Translated by Rabbi Yair Hoffman [and part of a larger work in the process of completion]
Recently, one of my sons was explaining to a sister that her car desperately needed a re-alignment. In light of a certain book that has been circulating among some of our fine Torah institutions, the same term can be applied to some of our Yeshiva students. The best way to do this is to present things in the words of Rav Chatzel Abramsky zatzal – a talmid of Rav Chaim Brisker zatzal and a world reknowned Gadol HaDor.
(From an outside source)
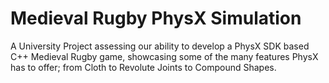 # Medieval Rugby PhysX Simulation

A University Project assessing our ability to develop a PhysX SDK based C++ Medieval Rugby game, showcasing some of the many features PhysX has to offer; from Cloth to Revolute Joints to Compound Shapes.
THE LAND OF ISRAEL: THE ETERNAL INHERITANCE OF THE JEWISH PEOPLE
INTRODUCTION
The Covenant of the Land
“And I will remember My covenant with Yaakov, and also My covenant with Yitzchak, and also My covenant with Avraham will I remember, and the land I will remember” (Vayikra 26:42). The Sifra asks a profound question on this verse: From where do we know that a covenant was established for the land itself? The answer comes from the very words of the text—”and the land I will remember.” Just as Hashem made covenants with our forefathers, so too He made a covenant with the Land itself.
The Purpose of This Work
This book, Eretz Yisrael—The Inheritance of Am Yisrael, has one overarching purpose composed of three essential components. It seeks to clarify and establish beyond doubt the three foundational pillars upon which rests the eternal right of the Children of Israel to settle their ancestral homeland. These three foundations are not mere historical claims or political arguments—they are divine truths that have sustained our people through millennia of exile and will guide us through the final redemption.